Every Week Counts ended in 2014, but the effort to eliminate early elective deliveries continues. As an annual update, the Office of Perinatal Quality Improvement created a report sent to hospitals that includes individual hospital data from Hospital Compare and updated Oklahoma birth certificate data. Individual hospital data is reported on CMS’s Hospital Compare website (publicly available at https://www.medicare.gov/hospitalcompare/). Hospitals submit data to CMS utilizing the Joint Commission’s National Quality Core Measure in Perinatal Care, Elective Delivery (PC-01). This measure is periodically updated, and the current version of the measure can be found at manual.jointcommission.org. PC-01 is based on ICD-10 coding.
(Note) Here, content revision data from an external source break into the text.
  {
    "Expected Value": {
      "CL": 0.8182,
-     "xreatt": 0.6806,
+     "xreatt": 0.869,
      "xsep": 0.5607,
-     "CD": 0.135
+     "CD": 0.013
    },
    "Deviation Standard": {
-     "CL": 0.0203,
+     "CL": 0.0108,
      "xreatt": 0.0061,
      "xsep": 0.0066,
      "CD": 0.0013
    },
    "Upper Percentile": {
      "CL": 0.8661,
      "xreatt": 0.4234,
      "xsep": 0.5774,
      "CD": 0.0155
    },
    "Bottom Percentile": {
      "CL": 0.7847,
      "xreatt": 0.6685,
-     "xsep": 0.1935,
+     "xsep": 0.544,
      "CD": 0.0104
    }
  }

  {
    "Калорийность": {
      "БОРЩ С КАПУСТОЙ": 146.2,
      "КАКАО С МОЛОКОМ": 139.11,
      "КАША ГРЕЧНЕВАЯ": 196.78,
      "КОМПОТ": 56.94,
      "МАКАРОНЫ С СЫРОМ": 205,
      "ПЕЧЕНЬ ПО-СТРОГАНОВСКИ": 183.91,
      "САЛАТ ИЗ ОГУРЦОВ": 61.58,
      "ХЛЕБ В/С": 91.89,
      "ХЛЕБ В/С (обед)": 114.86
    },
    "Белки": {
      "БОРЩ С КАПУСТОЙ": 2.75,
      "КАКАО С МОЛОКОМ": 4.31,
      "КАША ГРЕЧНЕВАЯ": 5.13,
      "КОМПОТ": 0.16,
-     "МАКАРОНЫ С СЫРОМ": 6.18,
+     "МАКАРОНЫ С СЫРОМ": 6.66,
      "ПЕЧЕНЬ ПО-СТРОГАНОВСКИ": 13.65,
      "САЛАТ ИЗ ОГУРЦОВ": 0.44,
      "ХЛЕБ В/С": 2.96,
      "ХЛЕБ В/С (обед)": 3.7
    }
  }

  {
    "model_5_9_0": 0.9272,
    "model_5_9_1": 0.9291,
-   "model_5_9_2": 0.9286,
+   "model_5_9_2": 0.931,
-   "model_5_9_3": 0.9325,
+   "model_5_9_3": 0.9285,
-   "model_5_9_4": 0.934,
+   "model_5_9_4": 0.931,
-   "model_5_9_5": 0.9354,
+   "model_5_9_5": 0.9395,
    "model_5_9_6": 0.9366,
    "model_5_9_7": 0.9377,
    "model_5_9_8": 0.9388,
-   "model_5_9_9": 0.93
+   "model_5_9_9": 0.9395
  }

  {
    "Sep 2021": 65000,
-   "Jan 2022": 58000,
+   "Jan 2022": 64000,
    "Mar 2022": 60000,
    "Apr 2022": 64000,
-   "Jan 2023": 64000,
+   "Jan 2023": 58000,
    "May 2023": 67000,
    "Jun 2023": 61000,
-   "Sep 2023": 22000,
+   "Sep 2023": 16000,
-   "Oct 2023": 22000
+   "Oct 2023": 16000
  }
The tables listing the codes used in each measure (including Table 11.07) are located in Appendix A of the manual.
The data from Hospital Compare (reported as rolling averages) show that the Oklahoma PC-01 rate continues to match the national average of 2% through the periods ending in Q1 2018.
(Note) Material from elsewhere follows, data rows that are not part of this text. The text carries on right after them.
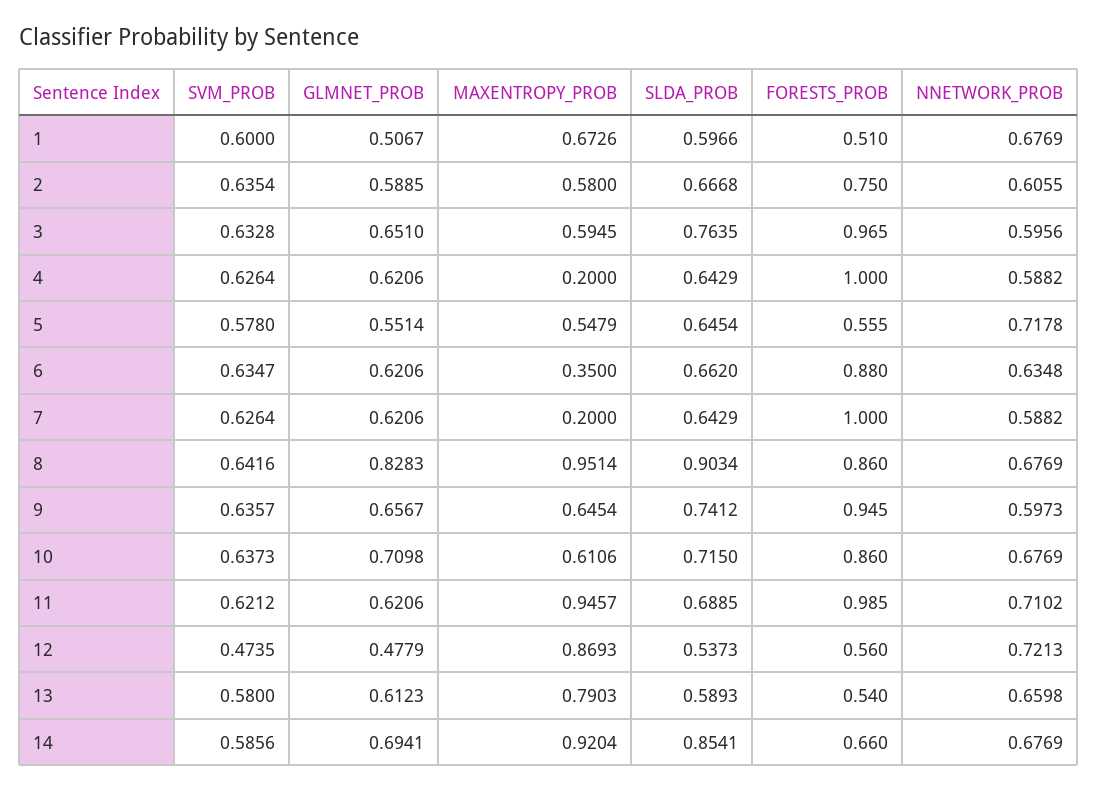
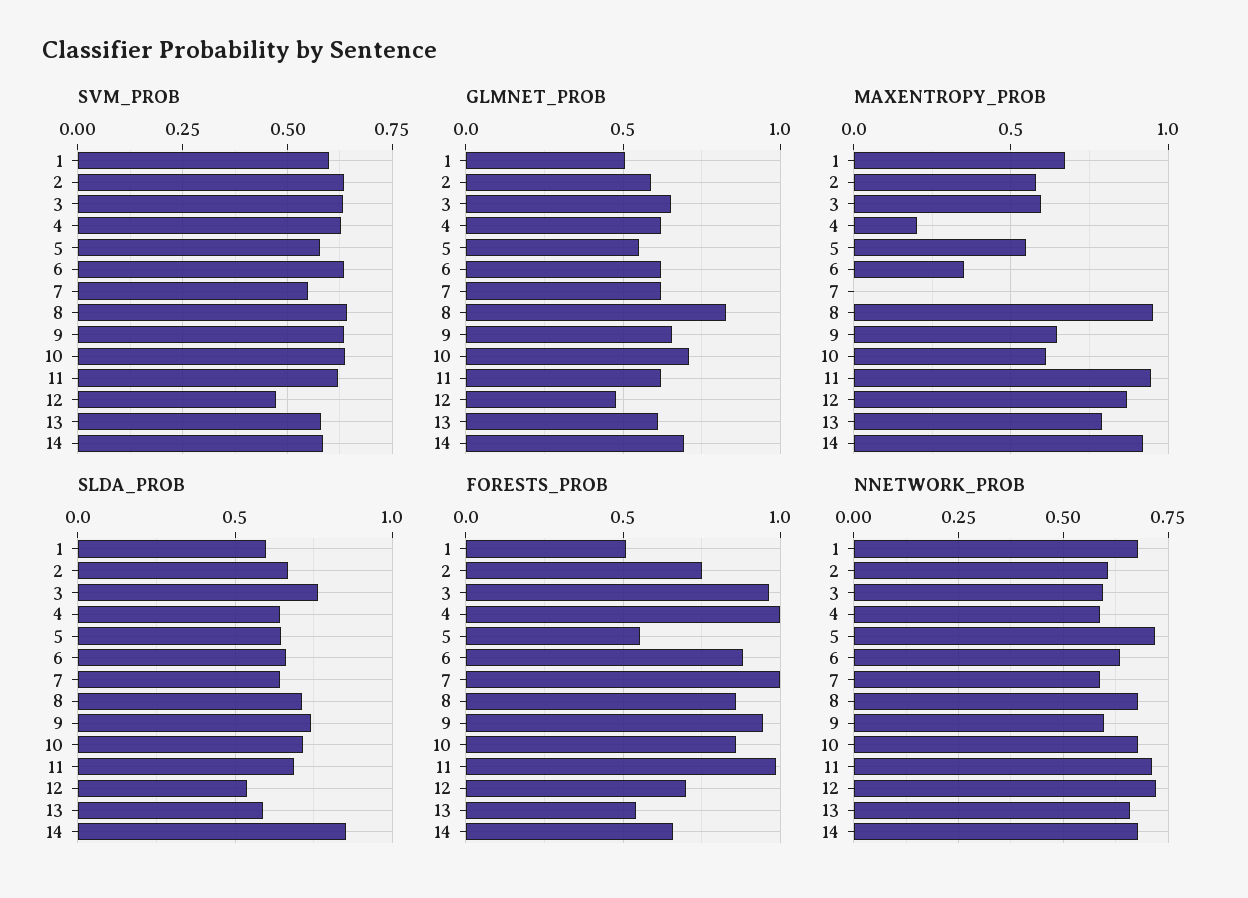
  {
    "SVM_PROB": {
      "1": 0.6,
      "2": 0.6354,
      "3": 0.6328,
      "4": 0.6264,
      "5": 0.578,
      "6": 0.6347,
-     "7": 0.6264,
+     "7": 0.55,
      "8": 0.6416,
      "9": 0.6357,
      "10": 0.6373,
      "11": 0.6212,
      "12": 0.4735,
      "13": 0.58,
      "14": 0.5856
    },
    "GLMNET_PROB": {
      "1": 0.5067,
      "2": 0.5885,
      "3": 0.651,
      "4": 0.6206,
      "5": 0.5514,
      "6": 0.6206,
      "7": 0.6206,
      "8": 0.8283,
      "9": 0.6567,
      "10": 0.7098,
      "11": 0.6206,
      "12": 0.4779,
      "13": 0.6123,
      "14": 0.6941
    },
    "MAXENTROPY_PROB": {
      "1": 0.6726,
      "2": 0.58,
      "3": 0.5945,
      "4": 0.2,
      "5": 0.5479,
      "6": 0.35,
-     "7": 0.2,
+     "7": 0,
      "8": 0.9514,
      "9": 0.6454,
      "10": 0.6106,
      "11": 0.9457,
      "12": 0.8693,
      "13": 0.7903,
      "14": 0.9204
    },
    "SLDA_PROB": {
      "1": 0.5966,
      "2": 0.6668,
      "3": 0.7635,
      "4": 0.6429,
      "5": 0.6454,
      "6": 0.662,
      "7": 0.6429,
-     "8": 0.9034,
+     "8": 0.7,
      "9": 0.7412,
      "10": 0.715,
      "11": 0.6885,
      "12": 0.5373,
      "13": 0.5893,
      "14": 0.8541
    },
    "FORESTS_PROB": {
      "1": 0.51,
      "2": 0.75,
      "3": 0.965,
      "4": 1,
      "5": 0.555,
      "6": 0.88,
      "7": 1,
      "8": 0.86,
      "9": 0.945,
      "10": 0.86,
      "11": 0.985,
-     "12": 0.56,
+     "12": 0.7,
      "13": 0.54,
      "14": 0.66
    },
    "NNETWORK_PROB": {
      "1": 0.6769,
      "2": 0.6055,
      "3": 0.5956,
      "4": 0.5882,
      "5": 0.7178,
      "6": 0.6348,
      "7": 0.5882,
      "8": 0.6769,
      "9": 0.5973,
      "10": 0.6769,
      "11": 0.7102,
      "12": 0.7213,
      "13": 0.6598,
      "14": 0.6769
    }
  }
However, more current data from Oklahoma birth certificates continue to show a concerning trend. In Q4 2016, the rate of births at 39-41 weeks decreased and births at 36-38 weeks increased—a reversal of the trend we saw with EWC. This reversal continued in 2017, and the rates increased even further in 2018. If this trend continues, the births at 36-38 weeks will reach the rate experienced before we started EWC.
ACOG and SMFM recently released updated Committee Opinions (#764 & #765) addressing this issue. The overall recommendations have not changed. These documents are open access. We suggest your hospital clinical and administrative teams use them as a guide to update your policies/protocols. We also have an updated data tool for 2019 that may be useful for hospitals that need/want to collect this data. AWHONN has also released the position statement, Elective Induction of Labor.
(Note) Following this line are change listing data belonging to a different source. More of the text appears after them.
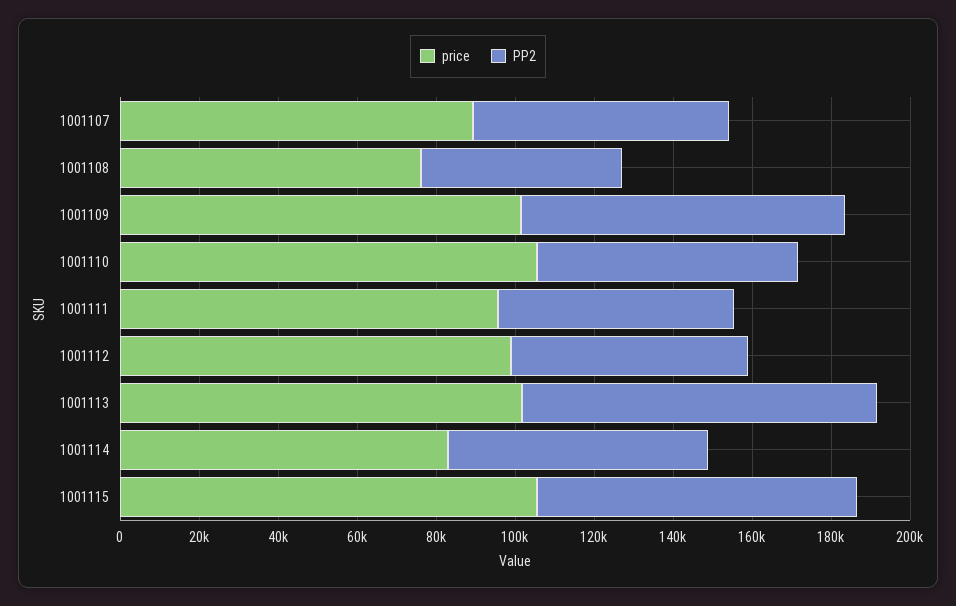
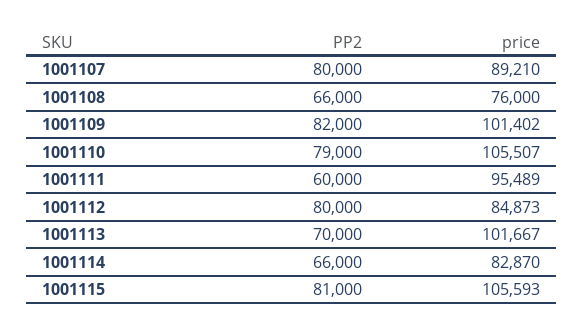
  {
    "price": {
      "1001107": 89210,
      "1001108": 76000,
      "1001109": 101402,
      "1001110": 105507,
      "1001111": 95489,
-     "1001112": 100000,
+     "1001112": 84873,
      "1001113": 101667,
      "1001114": 82870,
      "1001115": 105593
    },
    "PP2": {
-     "1001107": 65000,
+     "1001107": 80000,
-     "1001108": 50000,
+     "1001108": 66000,
      "1001109": 82000,
-     "1001110": 65000,
+     "1001110": 79000,
      "1001111": 60000,
-     "1001112": 60000,
+     "1001112": 80000,
-     "1001113": 90000,
+     "1001113": 70000,
      "1001114": 66000,
      "1001115": 81000
    }
  }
Know the early elective delivery rates at your hospital (contact email@example.com for more information). When a hospital’s rate is above the national rate, it is usually because of one, or a combination of, these three issues:
- Lack of enforcement of a hard stop policy for scheduling inductions and cesareans before 39 weeks without a medical indication
- Documentation not reflecting the appropriate medical indication
- Improper coding of the medical indication
Our office staff is available to assist your hospital in a QI process to reduce your early elective deliveries or investigate your data issues. We are also available to answer your questions. Contact firstname.lastname@example.org for assistance.
CONGRATULATIONS to those hospitals who have consistently remained at ≤ 2%. We know it takes hard work to sustain these efforts – great work!